■ ABOUT THIS TASK
The answer is the set of lines that include "generate", copied from the data below.
DATA TO PROCESS Block Start
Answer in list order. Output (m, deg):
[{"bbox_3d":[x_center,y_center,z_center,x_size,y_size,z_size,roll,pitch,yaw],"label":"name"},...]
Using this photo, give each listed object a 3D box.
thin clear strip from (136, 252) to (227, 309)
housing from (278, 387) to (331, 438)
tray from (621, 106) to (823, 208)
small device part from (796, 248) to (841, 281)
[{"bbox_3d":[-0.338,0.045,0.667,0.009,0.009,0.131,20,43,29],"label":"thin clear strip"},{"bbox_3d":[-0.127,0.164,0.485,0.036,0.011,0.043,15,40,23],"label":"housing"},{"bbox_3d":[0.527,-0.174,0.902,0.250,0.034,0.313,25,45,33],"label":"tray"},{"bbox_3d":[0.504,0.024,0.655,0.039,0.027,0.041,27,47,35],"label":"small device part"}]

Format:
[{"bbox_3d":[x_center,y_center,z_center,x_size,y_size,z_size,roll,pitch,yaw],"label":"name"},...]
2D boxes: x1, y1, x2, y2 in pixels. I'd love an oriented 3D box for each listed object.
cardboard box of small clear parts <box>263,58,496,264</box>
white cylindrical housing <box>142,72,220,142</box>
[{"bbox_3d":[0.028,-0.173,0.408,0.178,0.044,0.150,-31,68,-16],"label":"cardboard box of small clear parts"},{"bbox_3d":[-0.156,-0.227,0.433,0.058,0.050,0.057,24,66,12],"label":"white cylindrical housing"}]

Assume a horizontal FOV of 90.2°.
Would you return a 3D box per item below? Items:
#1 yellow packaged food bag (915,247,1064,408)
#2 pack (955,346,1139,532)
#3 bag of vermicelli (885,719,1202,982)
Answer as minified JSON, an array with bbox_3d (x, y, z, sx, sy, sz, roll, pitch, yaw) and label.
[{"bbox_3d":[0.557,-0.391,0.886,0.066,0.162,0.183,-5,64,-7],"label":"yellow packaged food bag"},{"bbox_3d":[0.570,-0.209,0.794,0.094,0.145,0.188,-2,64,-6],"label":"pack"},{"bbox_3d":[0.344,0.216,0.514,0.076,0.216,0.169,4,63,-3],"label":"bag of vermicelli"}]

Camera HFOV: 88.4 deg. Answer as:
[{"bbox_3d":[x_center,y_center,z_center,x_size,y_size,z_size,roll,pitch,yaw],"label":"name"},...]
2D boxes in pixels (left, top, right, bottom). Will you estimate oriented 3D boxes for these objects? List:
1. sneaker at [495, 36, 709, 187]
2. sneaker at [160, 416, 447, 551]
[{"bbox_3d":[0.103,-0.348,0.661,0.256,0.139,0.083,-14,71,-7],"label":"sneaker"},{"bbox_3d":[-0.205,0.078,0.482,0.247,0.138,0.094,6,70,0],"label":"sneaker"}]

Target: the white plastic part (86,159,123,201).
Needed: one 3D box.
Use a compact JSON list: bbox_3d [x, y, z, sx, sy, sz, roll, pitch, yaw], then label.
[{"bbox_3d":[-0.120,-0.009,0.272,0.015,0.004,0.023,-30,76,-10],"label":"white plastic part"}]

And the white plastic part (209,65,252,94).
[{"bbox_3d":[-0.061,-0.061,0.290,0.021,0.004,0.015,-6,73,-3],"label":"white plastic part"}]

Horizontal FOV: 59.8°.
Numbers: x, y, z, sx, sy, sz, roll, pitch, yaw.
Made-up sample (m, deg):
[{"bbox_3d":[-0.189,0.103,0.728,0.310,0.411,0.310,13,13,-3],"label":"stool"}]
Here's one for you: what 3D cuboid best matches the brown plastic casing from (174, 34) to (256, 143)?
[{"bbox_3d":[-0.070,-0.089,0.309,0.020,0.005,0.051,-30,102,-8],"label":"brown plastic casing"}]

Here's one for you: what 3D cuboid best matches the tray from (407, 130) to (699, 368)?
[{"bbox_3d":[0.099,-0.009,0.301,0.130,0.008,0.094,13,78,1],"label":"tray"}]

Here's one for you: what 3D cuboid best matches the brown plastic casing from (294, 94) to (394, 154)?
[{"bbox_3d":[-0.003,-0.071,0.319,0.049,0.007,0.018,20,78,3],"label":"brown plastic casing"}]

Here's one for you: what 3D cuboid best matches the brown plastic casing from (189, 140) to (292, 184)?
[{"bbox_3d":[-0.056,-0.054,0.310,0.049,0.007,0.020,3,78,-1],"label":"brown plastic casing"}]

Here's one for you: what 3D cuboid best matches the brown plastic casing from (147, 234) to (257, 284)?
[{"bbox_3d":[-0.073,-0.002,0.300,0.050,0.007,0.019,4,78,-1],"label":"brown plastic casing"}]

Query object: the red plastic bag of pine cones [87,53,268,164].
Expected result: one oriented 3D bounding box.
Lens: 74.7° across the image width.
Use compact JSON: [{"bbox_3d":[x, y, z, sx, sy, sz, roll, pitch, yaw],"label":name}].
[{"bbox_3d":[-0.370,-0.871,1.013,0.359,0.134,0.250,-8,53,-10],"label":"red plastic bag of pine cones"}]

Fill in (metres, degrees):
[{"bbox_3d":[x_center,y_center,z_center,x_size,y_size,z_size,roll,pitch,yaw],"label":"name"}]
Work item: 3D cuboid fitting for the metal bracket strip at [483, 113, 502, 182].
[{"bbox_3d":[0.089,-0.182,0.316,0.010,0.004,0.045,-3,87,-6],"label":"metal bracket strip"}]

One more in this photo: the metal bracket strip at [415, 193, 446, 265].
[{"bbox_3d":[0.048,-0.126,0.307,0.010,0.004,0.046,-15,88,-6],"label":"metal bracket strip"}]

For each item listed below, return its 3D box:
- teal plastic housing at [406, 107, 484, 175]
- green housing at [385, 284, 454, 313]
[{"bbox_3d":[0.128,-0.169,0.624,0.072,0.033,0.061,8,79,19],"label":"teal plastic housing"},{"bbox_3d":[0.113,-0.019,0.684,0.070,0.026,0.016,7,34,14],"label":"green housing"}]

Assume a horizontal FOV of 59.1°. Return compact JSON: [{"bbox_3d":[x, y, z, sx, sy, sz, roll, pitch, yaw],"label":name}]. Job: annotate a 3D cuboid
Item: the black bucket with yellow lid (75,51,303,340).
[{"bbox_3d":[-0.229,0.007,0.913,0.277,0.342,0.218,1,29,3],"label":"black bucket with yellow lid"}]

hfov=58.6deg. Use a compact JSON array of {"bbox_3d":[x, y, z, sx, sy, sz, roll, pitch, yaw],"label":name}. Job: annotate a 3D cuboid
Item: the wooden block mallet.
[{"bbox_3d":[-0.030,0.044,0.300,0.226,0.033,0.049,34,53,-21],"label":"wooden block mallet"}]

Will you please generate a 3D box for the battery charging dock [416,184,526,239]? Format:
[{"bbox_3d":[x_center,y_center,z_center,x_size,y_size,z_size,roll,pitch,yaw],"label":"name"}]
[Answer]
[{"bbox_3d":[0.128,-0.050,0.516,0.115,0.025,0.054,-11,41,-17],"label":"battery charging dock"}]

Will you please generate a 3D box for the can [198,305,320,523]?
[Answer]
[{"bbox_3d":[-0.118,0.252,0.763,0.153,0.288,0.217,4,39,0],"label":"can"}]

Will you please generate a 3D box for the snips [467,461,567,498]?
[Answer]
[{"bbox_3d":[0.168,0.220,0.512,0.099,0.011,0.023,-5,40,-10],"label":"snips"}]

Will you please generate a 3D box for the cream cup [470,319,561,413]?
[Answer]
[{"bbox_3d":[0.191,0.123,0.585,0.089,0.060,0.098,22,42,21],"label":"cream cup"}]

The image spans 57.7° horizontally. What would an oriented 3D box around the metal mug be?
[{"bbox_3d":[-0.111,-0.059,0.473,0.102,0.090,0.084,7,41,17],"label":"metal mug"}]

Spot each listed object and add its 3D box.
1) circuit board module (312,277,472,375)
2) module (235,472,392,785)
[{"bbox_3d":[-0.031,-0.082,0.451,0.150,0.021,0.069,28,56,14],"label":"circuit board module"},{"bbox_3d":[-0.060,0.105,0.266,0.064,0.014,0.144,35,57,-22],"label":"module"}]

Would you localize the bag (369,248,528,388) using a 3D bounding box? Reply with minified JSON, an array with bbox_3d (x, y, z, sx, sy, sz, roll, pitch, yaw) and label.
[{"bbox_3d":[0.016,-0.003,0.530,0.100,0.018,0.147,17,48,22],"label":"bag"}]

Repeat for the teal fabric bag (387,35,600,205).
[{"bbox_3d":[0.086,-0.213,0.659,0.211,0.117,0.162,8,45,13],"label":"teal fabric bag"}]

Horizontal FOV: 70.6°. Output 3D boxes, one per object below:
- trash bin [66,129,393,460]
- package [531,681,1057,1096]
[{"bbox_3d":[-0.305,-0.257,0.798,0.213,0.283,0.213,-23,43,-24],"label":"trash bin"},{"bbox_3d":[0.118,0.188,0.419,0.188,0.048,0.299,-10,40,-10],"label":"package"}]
DATA TO PROCESS Block End
■ EXERCISE ANSWER
Will you please generate a 3D box for the battery charging dock [416,184,526,239]? Format:
Will you please generate a 3D box for the can [198,305,320,523]?
Will you please generate a 3D box for the snips [467,461,567,498]?
Will you please generate a 3D box for the cream cup [470,319,561,413]?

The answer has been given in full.